The carefully constructed historical record from the Inquisition archives in Ciudad de México thus provides little information on what was happening in Santa Cruz. What follows is an attempt to provide the missing details that lead to a climax in 1737.
1694
José Manuel Giltoméy, notarizes a diligencia matrimoniale in Santa Fé. [Roots]
1695
April: first surviving DM is done in Santa Cruz. Angélico Chávez didn’t identify the notary. [Roots]
1696
José Trujillo becomes alcalde in Santa Cruz. [1 February 2015]
November: Giltoméy notarizes a DM in Santa Cruz. He continues to sign ecclesiastical documents both there and in Santa Fé. He marries in Santa Cruz in 1697, and probably moves to Santa Fé sometime after. [Roots]
1701
Juan de Tagle is assigned to the mission at San Ildefonso. [Archives]
1704
October: Juan de Paz Bustillos notarizes one DM in Santa Cruz. Giltoméy continues as the church notary in Santa Fé. [Roots]
October: Quintana begins notarizing DMs in Santa Cruz. [Roots]
1710
June: Quintana is licenced as a scribe with the kingdom. The first document that survives with his notarization is from 1712. [Lomelí]
Juan Mínguez begins filling in at the mission at San Ildefonso. His name also begins appearing in Santa Clara and Santa Cruz sacramental books. [Archives]
At some time, Quintana gives Mínguez some verses on a sheet of paper. He uses the word versitos. [Quintana]
1712
July: an Apache ransomed by Tagle escapes on a horse owned by Quintana. He goes to the ranch of José Trujillo where he’s joined by two other Apaches. Andrés is a captive owned by Trujillo. Cristóbal had been a servant to Diego Martín and is now freed. One takes a horse belonging to Quintana that is kept there. [Lomelí]
August-October: after Andrés and Cristóbal return to Trujillo, Quintana sues Trujillo for the value of the two animals they didn’t bring back. He says "those two horses provided me some relief by carrying a few supplies and firewood and allowing me to run errands." Trujillo tells him to go recover them himself. [Lomelí]
I’ve found no hidden ties or animosities between the people whose names appear in this case. It’s a small community and people meet often.

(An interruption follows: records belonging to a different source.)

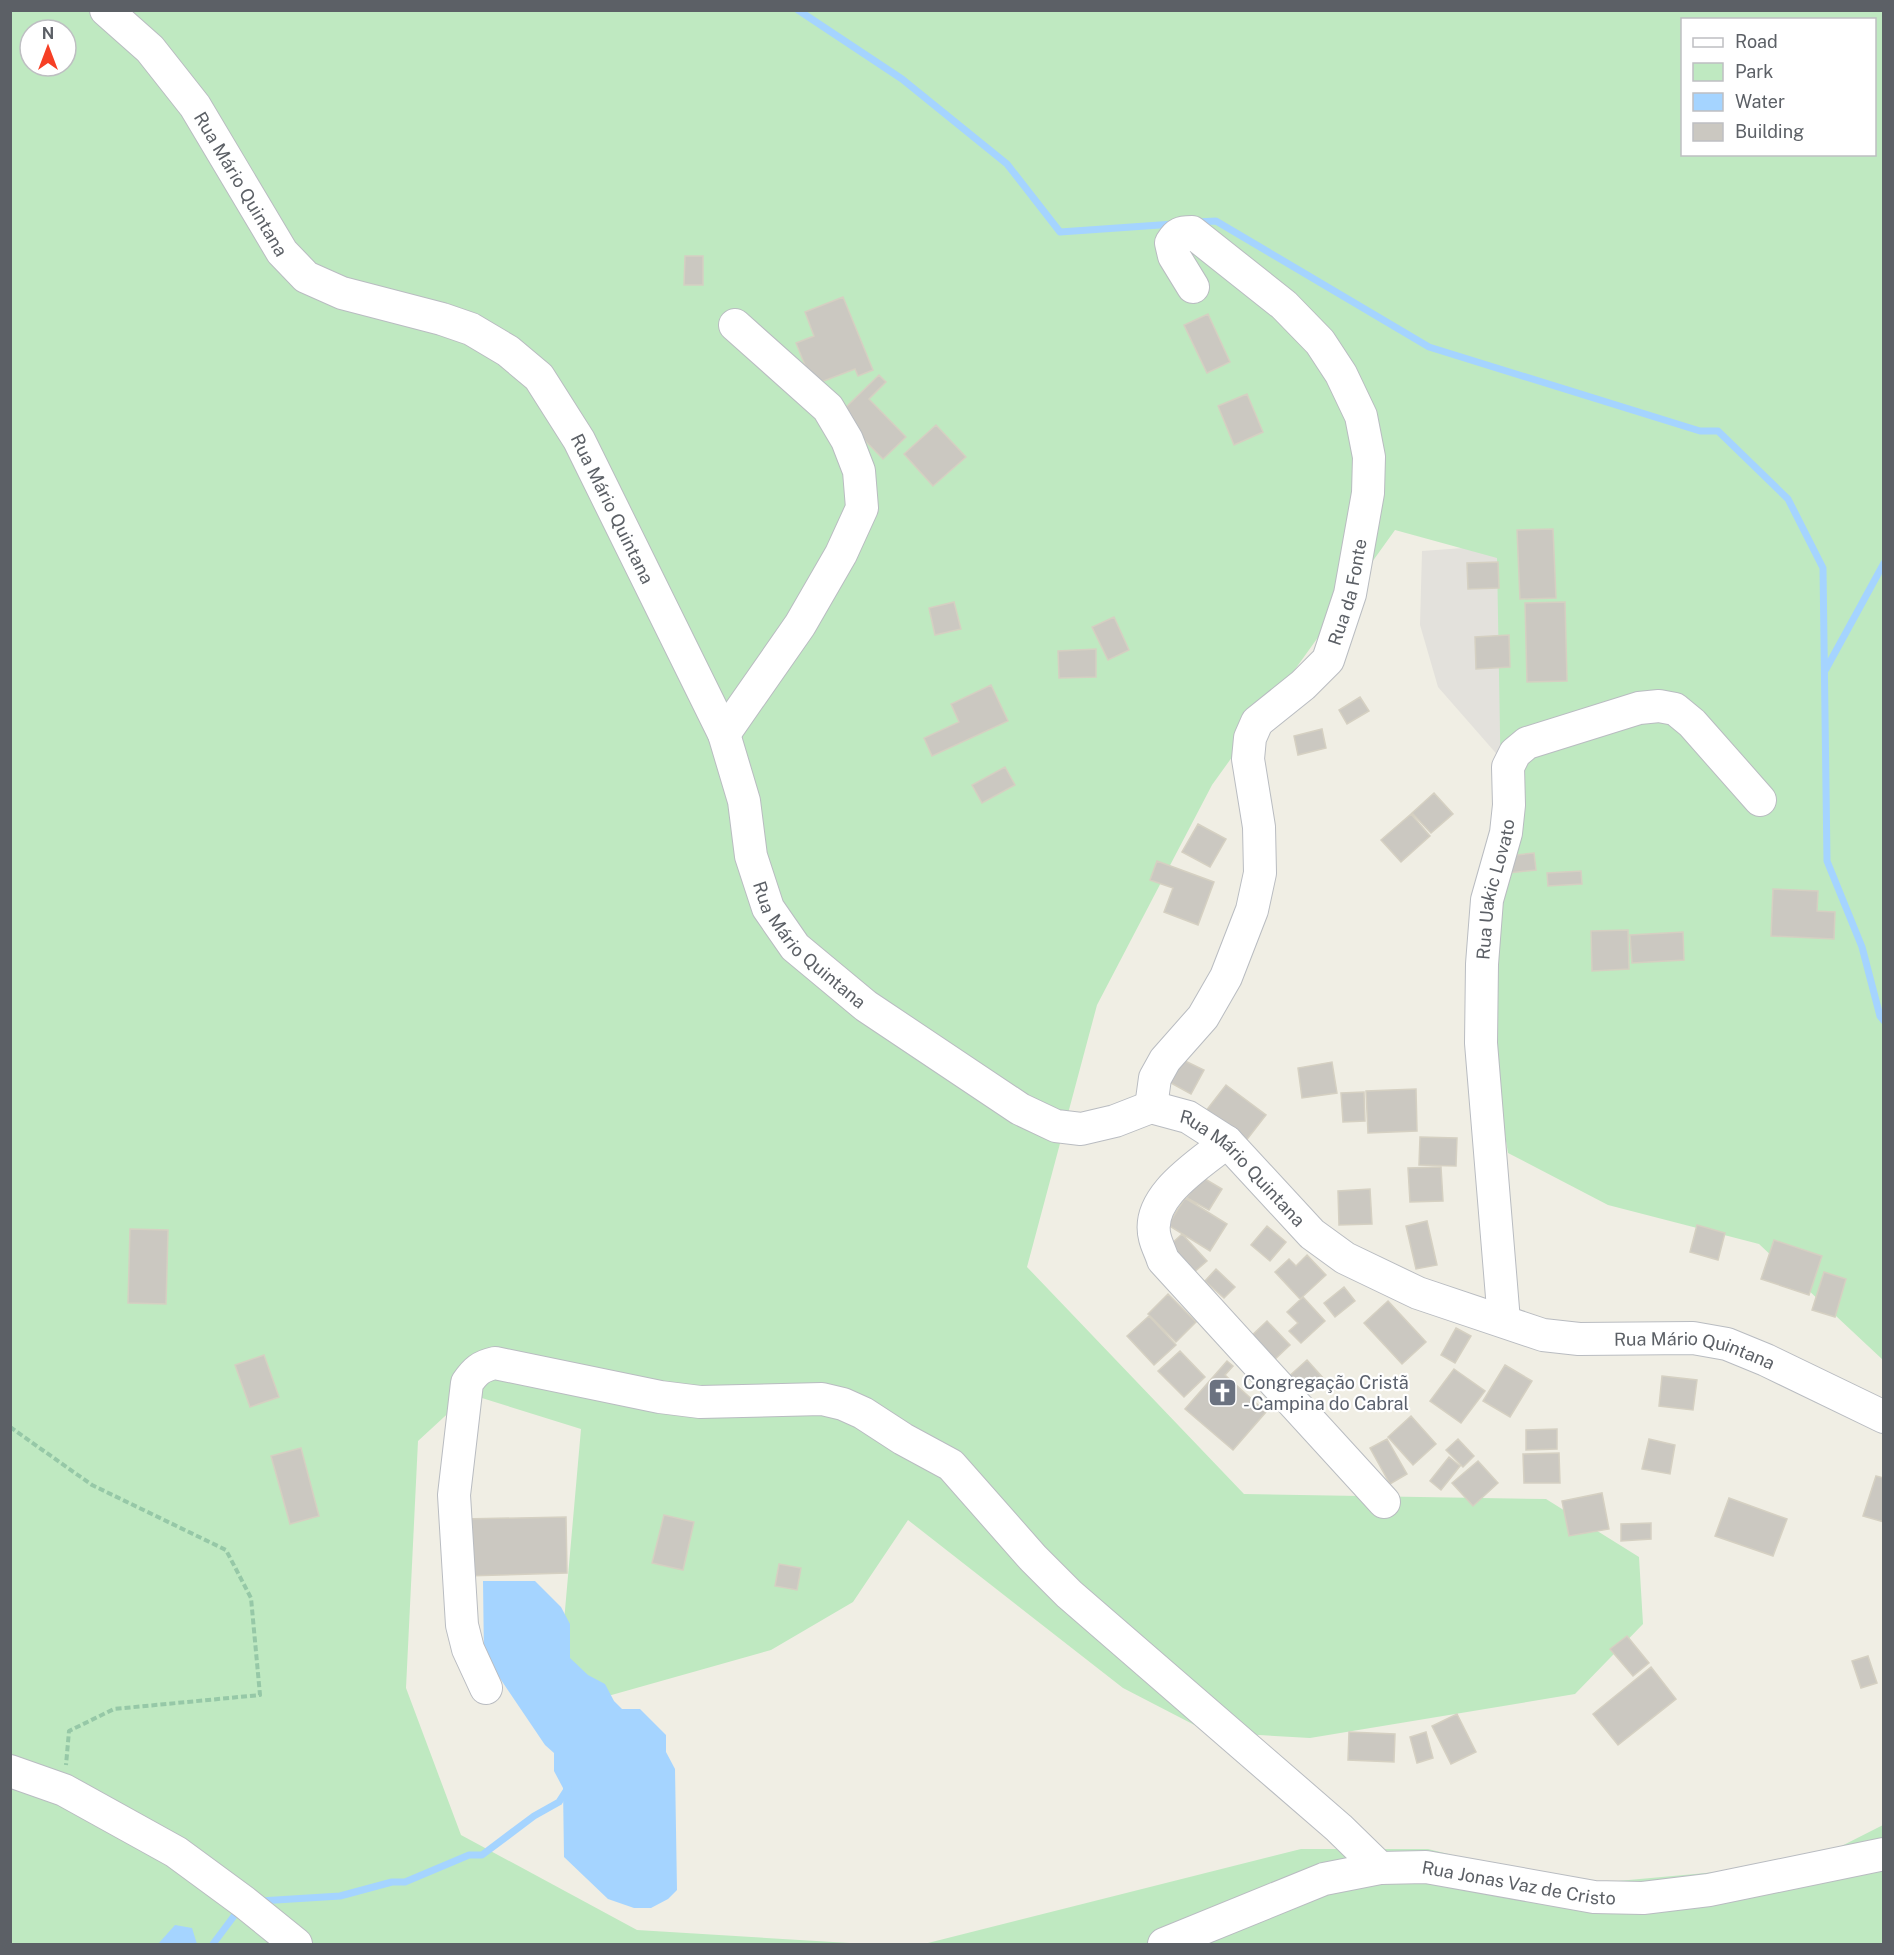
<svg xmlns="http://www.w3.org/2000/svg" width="1894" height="1955" font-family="'Public Sans',sans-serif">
  <rect width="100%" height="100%" fill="#f0eee4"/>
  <path fill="#e3e1dc" d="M1717,530l-209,237 -70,-80 -18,-62 2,-74z"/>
  <path fill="#bfe9c1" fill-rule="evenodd" d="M11,11h1872v1349l-124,-116 -151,-39 -100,-52 -22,-132 16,-172 -5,-291 -102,-28 -183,255 -115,220 -70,262 217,227 302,5 93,58 4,67 -68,70 -265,44 -102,-6 -85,-44 -215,-168 -55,82 -82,48 -163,46 -49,-18 22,-249 -112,-35 -51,47 -12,247 55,147 176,95 229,14h-855zM1682,20h192v134h-192zM30,30h36v36h-36z
    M1883,1825v119h-959l377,-95h127l146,36 232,-21z"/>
  <path fill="#a5d4ff" d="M483,1581h52l26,26 9,17v34l18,17 17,9 9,17 8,8h18l26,26v17l9,17 2,121 -9,9 -17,9h-17l-26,-9 -44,-42 -1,-69 -9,-17v-18l-9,-8 -52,-77 -9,-9z
    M175,1925l17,3 5,16h-39z"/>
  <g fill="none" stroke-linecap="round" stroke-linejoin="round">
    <path stroke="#a5d4ff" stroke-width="7" d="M798,10l104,69 105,85 53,68 114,-8
      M1197,222l19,-1 213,126 271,84h18l70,68 35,69 4,293 35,86 18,69 4,5
      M1826,669l58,-106
      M260,1901l80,-5 52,-14h13l64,-27h13l52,-39 25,-14 9,-14
      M213,1944l27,-36"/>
  </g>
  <path fill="#cbc8c1" stroke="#d5d0c2" stroke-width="1.5" d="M685,256h18v29h-19z
    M843,297l30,73 -15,6 -3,-7 -42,16 -17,-42 18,-7 -9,-24z
    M1208,314l22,48 -23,11 -23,-48z
    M879,375l7,7 -17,17 37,38 -23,22 -44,-45z
    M1247,394l16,38 -29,13 -16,-39z
    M936,425l30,32 -33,29 -29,-32z
    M1553,529l3,69 -36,1 -3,-69z
    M1498,562l1,26 -31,1 -1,-26z
    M954,602l7,27 -26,6 -6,-27z
    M1565,602l2,79 -40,1 -2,-79z
    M1114,617l15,33 -21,10 -16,-33z
    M1509,635l1,32 -34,2 -1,-32z
    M1096,649v28l-37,1 -1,-27z
    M991,685l17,36 -76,35 -8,-18 35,-16 -8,-18z
    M1360,697l9,14 -22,13 -8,-14z
    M1322,729l4,19 -28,7 -4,-19z
    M1005,767l10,18 -33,18 -10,-18z
    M1434,793l19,21 -22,19 -19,-20z
    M1411,814l19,22 -29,26 -20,-22z
    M1198,824l28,15 -16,28 -28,-15z
    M1534,853l2,17 -27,3 -2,-17z
    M1157,861l57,21 -16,43 -34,-13 9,-24 -23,-8z
    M1581,871l1,13 -34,2 -1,-13z
    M1773,889l45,2 -1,20 18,1 -1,27 -63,-3z
    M1628,930l1,39 -37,2 -1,-40z
    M1683,932l1,28 -52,3 -2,-28z
    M1181,1059l23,11 -13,24 -22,-12z
    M1332,1062l5,31 -35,5 -4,-30z
    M1226,1085l40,30 -21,27 -40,-30z
    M1416,1089l1,42 -49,2 -2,-42z
    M1364,1092l1,29 -22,1 -2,-29z
    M1420,1137l37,1 -1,28 -37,-1z
    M1441,1167l2,34 -33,1 -2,-34z
    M1200,1176l22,13 -13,21 -22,-12z
    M1370,1189l2,35 -33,1 -1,-34z
    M1185,1198l42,26 -17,27 -42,-26z
    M1427,1221l10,44 -21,4 -10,-43z
    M1697,1225l28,8 -7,27 -28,-8z
    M1267,1226l19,16 -16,19 -19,-16z
    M130,1229l38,1 -2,74 -38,-1z
    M1182,1234l25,27 -14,12 -25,-26z
    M1774,1240l48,16 -13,39 -48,-16z
    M1307,1255l19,20 -26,24 -25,-27 14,-13 7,7z
    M1216,1269l19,18 -11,11 -19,-17z
    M1824,1272l22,7 -11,38 -23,-7z
    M1344,1287l11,14 -20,16 -11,-14z
    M1168,1294l28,28 -20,20 -28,-28z
    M1303,1297l22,24 -24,22 -12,-12 9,-8 -11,-11z
    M1388,1301l38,41 -24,22 -38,-41z
    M1149,1316l27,29 -22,20 -27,-29z
    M1267,1321l23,24 -19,18 -23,-24z
    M1456,1328l15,8 -16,27 -14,-8z
    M1180,1351l25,26 -21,20 -26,-26z
    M264,1355l15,42 -29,10 -15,-42z
    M1307,1360l17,19 -22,19 -16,-19z
    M1227,1361l6,5 -8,9 41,37 -33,38 -48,-41z
    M1505,1365l27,16 -22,36 -27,-16z
    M1454,1369l31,22 -24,32 -31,-22z
    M1662,1376l35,4 -4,30 -34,-4z
    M1411,1416l25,28 -23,21 -25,-28z
    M1557,1429v20l-31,1v-20z
    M1387,1439l20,35 -17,10 -20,-36z
    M1458,1439l16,17 -11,11 -17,-17z
    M1649,1439l26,6 -5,29 -28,-5z
    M301,1448l18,68 -29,8 -19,-68z
    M1559,1453l1,30h-36l-1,-29z
    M1449,1457l11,9 -19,24 -11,-9z
    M1478,1461l20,22 -25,23 -21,-23z
    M1876,1476l8,2v44l-21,-6z
    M1602,1493l7,36 -40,7 -7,-35z
    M1729,1498l58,21 -14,37 -58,-20z
    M664,1515l30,7 -11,48 -31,-7z
    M566,1517l1,56 -102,3 -2,-57z
    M1651,1523v16l-30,2v-17z
    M779,1564l22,4 -4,22 -22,-4z
    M1627,1636l22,27 -16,13 -23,-27z
    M1868,1656l9,27 -16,5 -9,-27z
    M1651,1667l25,32 -58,46 -25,-31z
    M1457,1714l19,38 -25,12 -19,-38z
    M1349,1732l46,2 -1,28 -46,-2z
    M1426,1732l7,26 -16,5 -7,-26z"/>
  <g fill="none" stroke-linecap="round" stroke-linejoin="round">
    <defs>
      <g id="minor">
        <path id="s1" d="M106,10l44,39 45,57 87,146 24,25 36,16 100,26 29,10 37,22 31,26 40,63 145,294 20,67 7,55 17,52 27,39 71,59 154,103 36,17 25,3 34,-8 36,-14 37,10 39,25 85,92 33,24 73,35 125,42 36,4 114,-1 34,6 39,16 118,57"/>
        <path d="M724,734l76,-109 41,-71 21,-46 -3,-37 -12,-31 -19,-32 -93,-83"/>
        <path id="s2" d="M1151,1107l4,-29 10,-18 38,-43 23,-40 26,-67 8,-37 -1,-46 -11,-68 2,-21 7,-16 46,-37 25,-25 22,-66 18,-101 1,-36 -8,-41 -20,-42 -21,-32 -36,-37 -92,-73c-11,0 -15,1 -21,11l3,13 19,31"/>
        <path d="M1227,1142c-27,22 -83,55 -72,96 2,8 6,15 8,22l221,242"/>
        <path id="s3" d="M1504,1321l-23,-278 1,-79 5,-64 19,-67 3,-28 -1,-38 7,-14 12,-10 112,-35 20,-2 16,3 17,14 68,77"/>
        <path d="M486,1688l-18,-39 -6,-24 -8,-130 13,-112c8,-12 14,-17 28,-20l165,34 40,5 122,-3 21,5 20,9 40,26 48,26 82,93 36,36 270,234 41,40"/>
        <path d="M10,1771l54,19 112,62 68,50 52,42"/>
        <path id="s4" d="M1164,1944l160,-65 56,-11 46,-1 168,30 49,1 66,-8 175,-36"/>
      </g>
    </defs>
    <use href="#minor" stroke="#b9bcc1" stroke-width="34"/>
    <path stroke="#96c8a7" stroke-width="4" stroke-dasharray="6 3" stroke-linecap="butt" d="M10,1427l82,58 134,65 25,48 9,97 -146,14 -45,22 -3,34"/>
    <use href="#minor" stroke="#fff" stroke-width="32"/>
  </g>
  <defs>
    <symbol id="church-square" viewBox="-11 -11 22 22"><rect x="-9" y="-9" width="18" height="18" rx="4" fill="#6b7280" stroke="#fff"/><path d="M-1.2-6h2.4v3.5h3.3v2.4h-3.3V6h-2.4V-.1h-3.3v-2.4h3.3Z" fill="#fff"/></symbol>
  </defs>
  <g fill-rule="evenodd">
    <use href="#church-square" x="1206" y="1376" width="33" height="33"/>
  </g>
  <g text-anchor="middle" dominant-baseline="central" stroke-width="4.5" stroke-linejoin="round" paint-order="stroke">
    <g font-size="18" fill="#5c6066" stroke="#fff">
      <text stroke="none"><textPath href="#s1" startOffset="222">Rua Mário Quintana</textPath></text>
      <text stroke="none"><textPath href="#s1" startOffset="744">Rua Mário Quintana</textPath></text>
      <text stroke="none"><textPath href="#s2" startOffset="582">Rua da Fonte</textPath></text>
      <text stroke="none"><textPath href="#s3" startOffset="434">Rua Uakic Lovato</textPath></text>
      <text stroke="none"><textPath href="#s1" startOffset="1230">Rua Mário Quintana</textPath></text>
      <text stroke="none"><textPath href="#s1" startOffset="1752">Rua Mário Quintana</textPath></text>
      <text stroke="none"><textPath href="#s1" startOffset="2256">Rua Mário Quintana</textPath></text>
      <text stroke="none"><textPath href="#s4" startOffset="370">Rua Jonas Vaz de Cristo</textPath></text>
    </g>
    <g font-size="18" fill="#5b616d" stroke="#fff" text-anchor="start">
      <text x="1243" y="1382">Congregação Cristã<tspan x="1243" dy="21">- Campina do Cabral</tspan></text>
    </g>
  </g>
  <rect width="1894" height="1955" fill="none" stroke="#5c6066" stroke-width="24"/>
  <rect x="1681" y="18" width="195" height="138" fill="#ffffff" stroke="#bebfc2" stroke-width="1.5"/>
  <rect x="1693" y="38" width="30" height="9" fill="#ffffff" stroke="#bebfc2" stroke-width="1.5"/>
  <text x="1735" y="48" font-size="18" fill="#5c6066">Road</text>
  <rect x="1693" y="63" width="30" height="18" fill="#bfe9c1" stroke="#bebfc2" stroke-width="1.5"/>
  <text x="1735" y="78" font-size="18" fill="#5c6066">Park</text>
  <rect x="1693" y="93" width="30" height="18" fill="#a5d4ff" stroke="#bebfc2" stroke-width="1.5"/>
  <text x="1735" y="108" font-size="18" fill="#5c6066">Water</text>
  <rect x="1693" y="123" width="30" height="18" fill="#cbc8c1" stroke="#bebfc2" stroke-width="1.5"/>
  <text x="1735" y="138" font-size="18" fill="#5c6066">Building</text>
  <g transform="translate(48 48)"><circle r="28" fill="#ffffff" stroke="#bebfc2" stroke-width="1.5"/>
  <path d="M0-4.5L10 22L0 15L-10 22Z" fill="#f63f25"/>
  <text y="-9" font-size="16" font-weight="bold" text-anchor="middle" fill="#5c6066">N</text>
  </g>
</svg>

It may be like the dispute between José Antonio Naranjo and Diego de Torres described in the post for 28 February 2016, when the two men exaggerated their claims and left it to the judge to determine a just solution. [Comment]
The record found by Ralph Twitchell gives no outcome. [Twitchell v2]
1713
Juana de Carras, wife of José Velásquez, sues Antonia Sedano, wife of Juan Lorenzo de Medina, over land Micaela de Velasco, widow of Miguel García de la Riva, sold to Velásquez. Proceedings in Santa Fé. [Twitchell v1]
Jacinto Sánchez de Iñigo replaces José Trujillo as alcalde in Santa Cruz. [1 February 2015]
1719
In 1734, Manul de Sopeña says Quintana is remembered to have been throwing stones 15 years before. [Sopeña 1734]
Notes: Dates in brackets refer to earlier postings. Comments are those of the author.
Chávez, Angélico. Archives of the Archdiocese of Santa Fe, 1678-1900, 1957.
_____. New Mexico Roots, Ltd, 1982.
Cutter, Charles R. The Legal Culture of Northern New Spain, 1700-1810, 1995.
Lomelí, Francisco A. and Clark A. Colahan. Defying the Inquisition in Colonial New Mexico, 2006.
Mangado y Clavijo, Diego. Instructions from the Inquisition to José Antonio Guerrero, 22 May 1734, Mexico City; in Lomelí.
Poulain, Augustin. "Private Revelations," The Catholic Encyclopedia, volume 13, 1912.
Quintana, Miguel de. Interrogation by José Antonio Guerrero in the Inquisition office, Santa Fé, 8 November 1734; in Lomelí.
Sopeña, Manuel de. Statement to José Antonio Guerrero in the Inquisition office, Santa Fé, 4 November 1734; in Lomelí.
Twitchell, Ralph Emerson. Spanish Archives of New Mexico, two volumes, 1914.